It was time for Colin Campbell to move on
VANCOUVER, British Columbia -- When the hammer falls on NHL players who run afoul of the rules next season, there will be a new man wielding that hammer of discipline.
Goodbye, Colin Campbell ... hello, Brendan Shanahan. Hope the black hood fits.
Campbell will continue to hold down duties as a top league executive dealing with officiating and Central Scouting, but his most important and certainly most controversial job as dean of discipline now belongs to longtime NHL forward Shanahan.
We have heard ad nauseum that it is a thankless job, but it is a job that desperately needed a new face, thankless or not.
Campbell, a loyal foot soldier to NHL commissioner Gary Bettman, had done the job tirelessly for 13 years. He approached Bettman about devoting more time to other duties, like rule changes, and the commissioner took the opportunity to create a new department devoted specifically to player safety and supplemental discipline.
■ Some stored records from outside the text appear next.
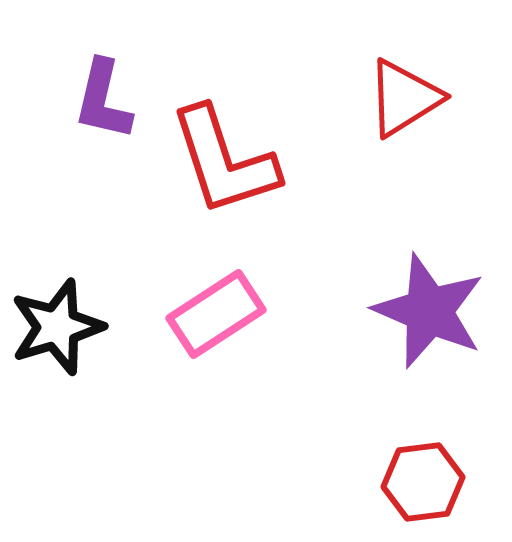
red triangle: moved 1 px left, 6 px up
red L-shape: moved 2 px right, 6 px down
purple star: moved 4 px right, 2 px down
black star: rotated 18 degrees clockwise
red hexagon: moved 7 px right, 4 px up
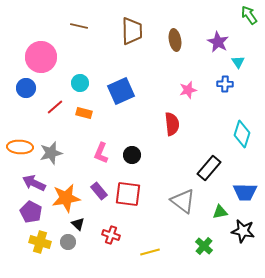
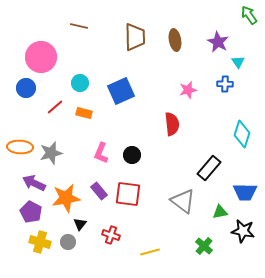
brown trapezoid: moved 3 px right, 6 px down
black triangle: moved 2 px right; rotated 24 degrees clockwise
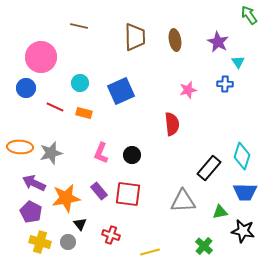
red line: rotated 66 degrees clockwise
cyan diamond: moved 22 px down
gray triangle: rotated 40 degrees counterclockwise
black triangle: rotated 16 degrees counterclockwise
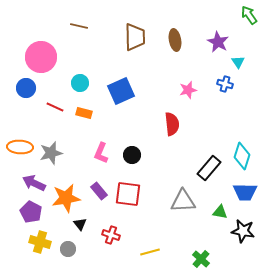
blue cross: rotated 14 degrees clockwise
green triangle: rotated 21 degrees clockwise
gray circle: moved 7 px down
green cross: moved 3 px left, 13 px down
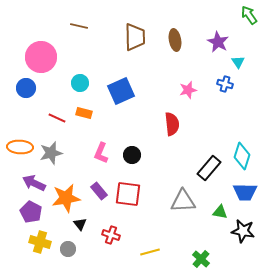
red line: moved 2 px right, 11 px down
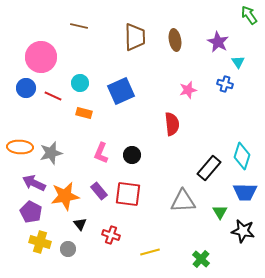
red line: moved 4 px left, 22 px up
orange star: moved 1 px left, 2 px up
green triangle: rotated 49 degrees clockwise
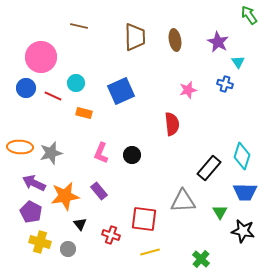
cyan circle: moved 4 px left
red square: moved 16 px right, 25 px down
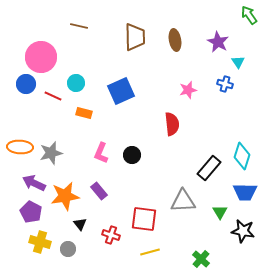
blue circle: moved 4 px up
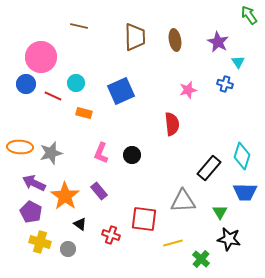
orange star: rotated 28 degrees counterclockwise
black triangle: rotated 16 degrees counterclockwise
black star: moved 14 px left, 8 px down
yellow line: moved 23 px right, 9 px up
Along with handing out fines and suspensions, Shanahan and his staff within the newly created Department of Player Safety will look at introducing rules that will make the game safer.
"Both Colin and I believe that it is time to take a fresh look at the standards that we use, and if we're going to move to harsher discipline, that change needs to send a clear message, and we think it would probably be best to do it on a clean slate," Bettman told reporters in advance of Game 1 of the Stanley Cup finals Wednesday.
When asked why Campbell had asked to be relieved of his disciplinary duties, Bettman said there was "no tipping point."
"The tipping point may have been 13 years ... of supplemental discipline. At some point, you deserve to have your sentence commuted," Bettman joked.
As much as Campbell needed a break from one of the least pleasant, most demanding jobs in all of sports, in truth, the sport needed a break from him.
By the end, Campbell's curious take on what constituted supplemental discipline and his persistent inability to articulate the league's vision on supplemental discipline had left the league open to ridicule from the media and a persistent sense of bewilderment on the part of players, coaches and GMs.
The fact that Campbell was allowed to continue to mete out discipline while his son, Gregory, played in the NHL remains a puzzler. Although he recused himself from ruling on infractions involving the Boston Bruins, for whom his son plays, the fact that there was even a hint of a lack of impartiality from one of the most visible and important positions in the game should never have been allowed to happen. Players openly wondered at how the Bruins were treated by league officials even if Campbell wasn't involved in decisions relating to them.
That Campbell was and remains highly regarded in the sport does not diminish the fact that he should have moved away from this role a long time ago. Bettman went to great lengths to insist the changes were not an indictment of how Campbell did his job, but the proof suggests otherwise.
"It would be unfair, inappropriate and simply wrong to suggest that this reorganization in any way is a diminution of Colin or his role," Bettman said. "The game is being played at the high level that it is because of the rule changes Colie put together and implemented. While many people contributed to the new game, it is Colin who put it together and made it work. I don't think anybody should lose sight of that."
Fair enough, but it is clear Bettman wasn't happy with the direction of the supplementary discipline and moved decisively to correct the problems.
The challenge for Shanahan will be to bring order to the Byzantine world of NHL discipline.
It will be up to Shanahan to communicate to GMs and players exactly what is going to be tolerated and what is not, especially as it relates to blows to the head and reckless plays that endanger other players.
One thing Bettman made clear is he is expecting that there will be harsher supplemental discipline under Shanahan, and that is a welcome message.
"That is my hope and expectation," Bettman said. "That is something that we want to discuss more fully with the players' association. But from my standpoint, Colie's standpoint, Brendan's standpoint, if there's certain conduct that we want to see out of the game, then we've got to make sure we do what's necessary."
Shanahan acknowledged this is the kind of job in which not every day is going to be an easy day, but he promised to try to be transparent in his thought process -- something that is key to re-establishing confidence in the office of discipline.
"I can't promise you how I'm going to view each individual situation," Shanahan said. "I think it's important to state I do love the physical aspect of hockey, and it's a very difficult and fine balance to keep that in the game -- to allow players to play on their toes, but at the same time for them to know what they can and can't do.
"But I can't promise you what was once a three[-game suspension] is now a seven," he said. "I will promise you that when I do make those decisions, I will try to make my thought process, and everything that went into that thought process, very clear and very visible to the entire hockey world."
In the end, handing out discipline might be a thankless job, but on this day, we are thankful someone else is going to be doing it.